Type Mechanism Example
Vibrotactile Vibration motors (LRA, ERM) Phone vibration on keypress
Force feedback Motors resisting movement Gaming steering wheel resistance
Surface haptics Electrostatic friction on screen Texture simulation on touchscreen
Ultrasonic Focused ultrasound in air Mid-air haptic feedback (Ultraleap)

Design Applications

  • Confirmation: Short vibration pulse on successful action
  • Warning: Distinct vibration pattern for errors or alerts
  • Texture: Simulating material properties on touchscreens
  • Navigation: Directional vibration for wayfinding (wristband buzz patterns)
  • Accessibility: Haptic output for deaf or deaf-blind users

Multimodal Interaction

Combining multiple input and output modalities for richer, more robust interaction.

Input Fusion Strategies

Strategy Description Example
Redundant Same command via multiple modalities Tap + voice "delete"
Complementary Different modalities provide different parts Point at map + say "navigate here"
Sequential Modalities used in sequence Wake word (voice) then touch selection
Simultaneous Modalities used at the same time Gesture + speech (Bolt: "put that there")

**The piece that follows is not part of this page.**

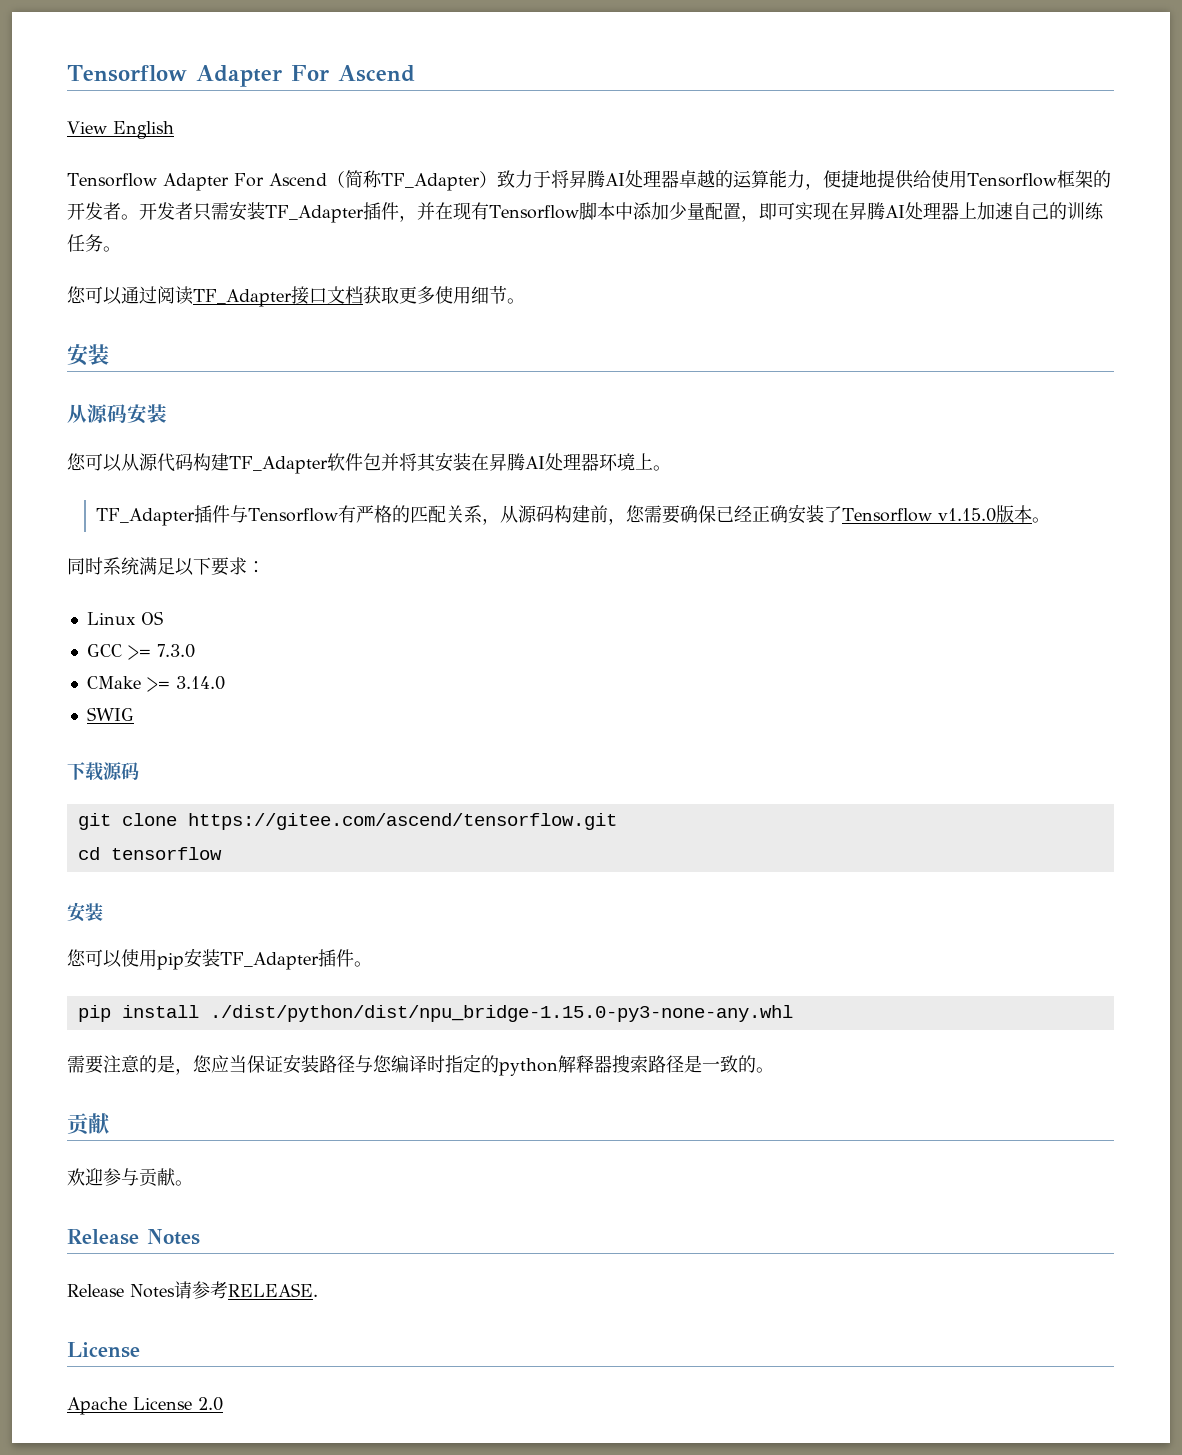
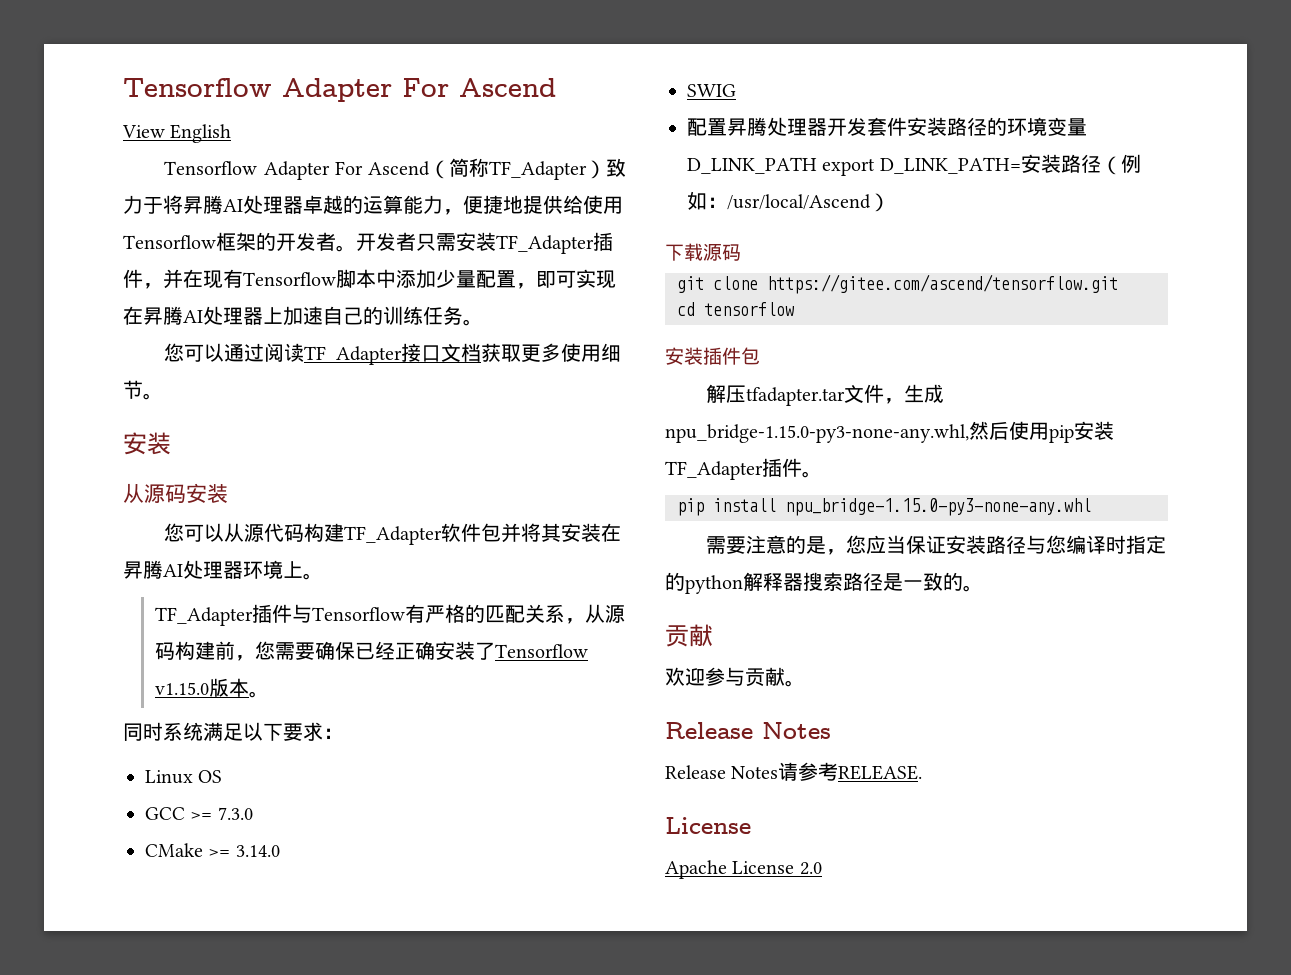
(134, 714) none -> [687,117,1087,136] [687,154,1141,176] [687,191,890,212] // 配置昇腾处理器开发套件安装路径的环境变量D_LINK_PATH export D_LINK_PATH=安装路径（例如：/usr/local/Ascend）
[67,949,122,968] // 您可以 -> [703,347,760,365] [706,384,945,406] [665,421,1009,443] 插件包 // 解压tfadapter.tar文件，生成npu_bridge-1.15.0-py3-none-any.whl,然后
[209,1005,793,1022] ./dist/python/dist/npu_bridge-1.15.0-py3-none-any.whl -> [785,498,1091,516] npu_bridge-1.15.0-py3-none-any.whl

Design Principles for Multimodal Systems

  1. Modality equivalence: Critical functions should not depend on a single modality
  2. Graceful degradation: System works when one modality is unavailable
  3. User choice: Let users choose their preferred modality
  4. Mutual disambiguation: If one modality is ambiguous, the other clarifies
  5. Minimize cognitive load: Do not force users to manage multiple modalities simultaneously unless it is natural

CASA Paradigm

Computers Are Social Actors (Nass & Reeves): Users unconsciously apply social rules to computers. Multimodal systems that use voice, gesture, and facial expression are perceived more socially, raising expectations for human-like behavior. Design must manage these expectations to avoid the uncanny valley of interaction.